# Arbeitsauftrag 1
Gib aus dem Text über den im Seniorenheim abgesetzten Mann den Abschnitt zwischen "Der Fall wühlt" und "keine Hilfe fand?" einschließlich wortgetreu wieder.

# Dokumenttext
○ ○ ○ ○ ○

Es geht um die Menschenwürde einer Generation
Ein betagter Mann wird von Verwandten in einem städtischen Seniorenheim abgesetzt. Ein Koffer und ein Müllsack mit Kleidern liegen neben ihm, als ihn die Mitarbeiter finden. Er kann sich weder ausweisen noch wirklich sprechen. Erst 24 Stunden später findet man eine Telefonnummer – und bringt langsam Licht ins Dunkel.
Der Fall wühlt auf, macht fassungslos. Und wirft viele Fragen auf. Was die Verwandten trieb, ist noch unklar. Ist es wirklich Ignoranz oder doch Verzweiflung, weil man sich bei der Pflege des Mannes nicht mehr hinaussah – und keine Hilfe fand?

○ ○ ○ ○ ○

# Arbeitsauftrag 2
Bearbeite die Datensätze so, dass "decimal places" durch "digits after the point" ersetzt wird und alles andere unverändert bleibt. Lass die Bilder in deiner Antwort weg.

# Rohdaten
○ ○ ○ ○ ○

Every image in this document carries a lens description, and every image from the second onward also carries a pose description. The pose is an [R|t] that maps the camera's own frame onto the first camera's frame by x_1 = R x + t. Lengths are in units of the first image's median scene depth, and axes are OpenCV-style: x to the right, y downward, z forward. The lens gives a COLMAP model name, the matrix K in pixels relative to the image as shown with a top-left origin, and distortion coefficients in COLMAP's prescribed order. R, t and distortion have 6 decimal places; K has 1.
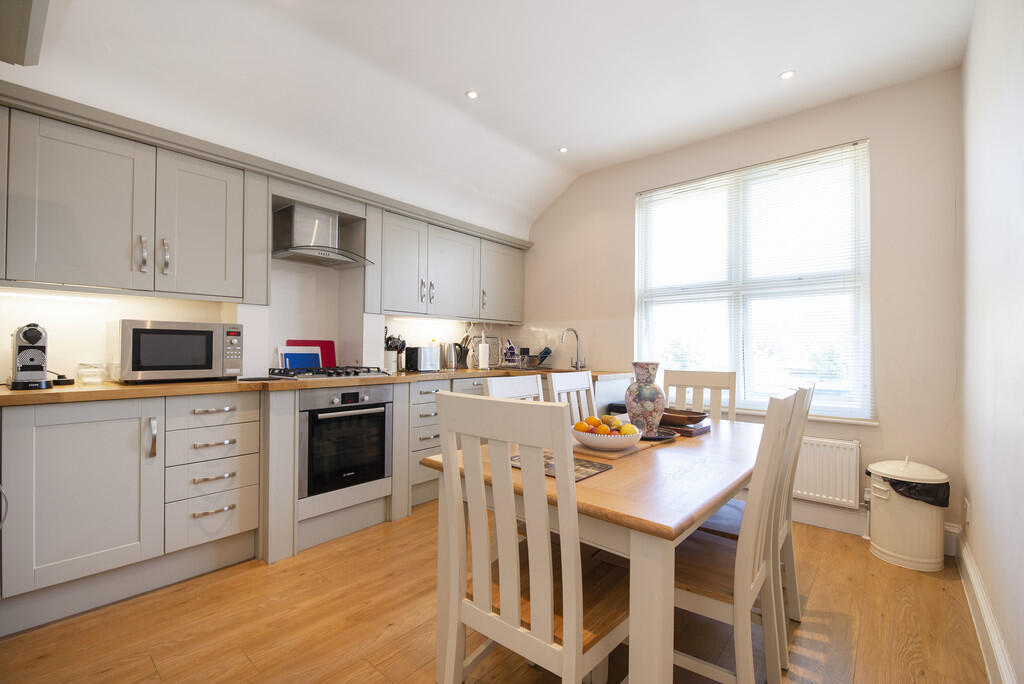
lens RADIAL K [[445.5, 0, 513.5], [0, 445.5, 350.0], [0, 0, 1]] dist [-0.000005, -0.000015]
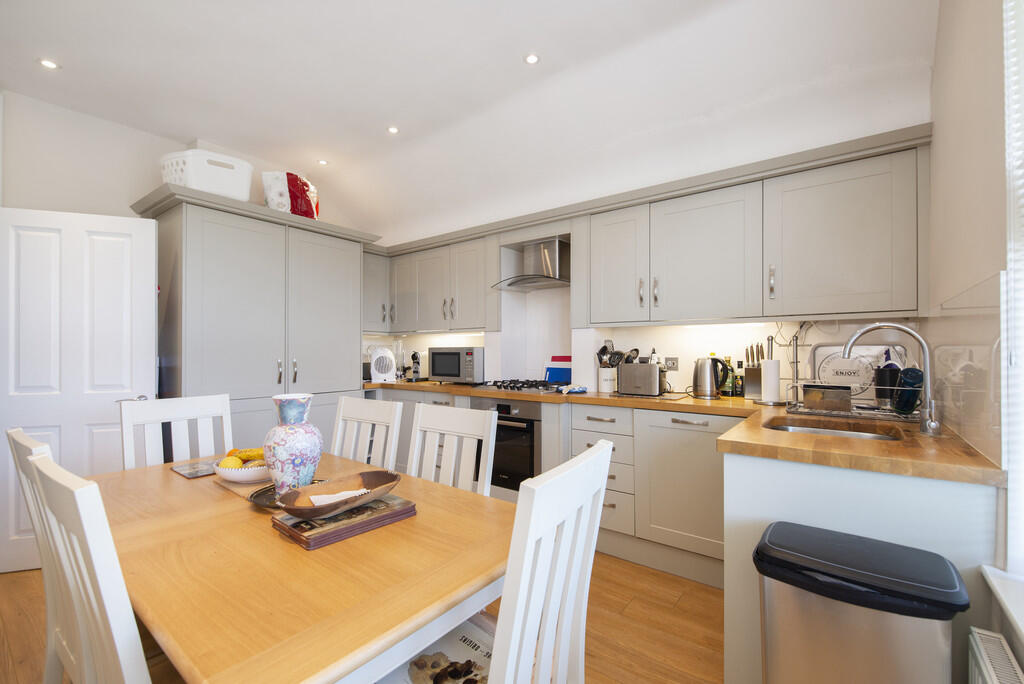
lens RADIAL K [[445.5, 0, 513.5], [0, 445.5, 350.0], [0, 0, 1]] dist [-0.000005, -0.000015]
pose [[0.048726, -0.014767, -0.998703, 0.657206], [0.000332, 0.999891, -0.014769, -0.021173], [0.998812, 0.000388, 0.048726, 0.845052]]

○ ○ ○ ○ ○

# Ergebnis 1
Der Fall wühlt auf, macht fassungslos. Und wirft viele Fragen auf. Was die Verwandten trieb, ist noch unklar. Ist es wirklich Ignoranz oder doch Verzweiflung, weil man sich bei der Pflege des Mannes nicht mehr hinaussah – und keine Hilfe fand?

# Ergebnis 2
Every image in this document carries a lens description, and every image from the second onward also carries a pose description. The pose is an [R|t] that maps the camera's own frame onto the first camera's frame by x_1 = R x + t. Lengths are in units of the first image's median scene depth, and axes are OpenCV-style: x to the right, y downward, z forward. The lens gives a COLMAP model name, the matrix K in pixels relative to the image as shown with a top-left origin, and distortion coefficients in COLMAP's prescribed order. R, t and distortion have 6 digits after the point; K has 1.
lens RADIAL K [[445.5, 0, 513.5], [0, 445.5, 350.0], [0, 0, 1]] dist [-0.000005, -0.000015]
lens RADIAL K [[445.5, 0, 513.5], [0, 445.5, 350.0], [0, 0, 1]] dist [-0.000005, -0.000015]
pose [[0.048726, -0.014767, -0.998703, 0.657206], [0.000332, 0.999891, -0.014769, -0.021173], [0.998812, 0.000388, 0.048726, 0.845052]]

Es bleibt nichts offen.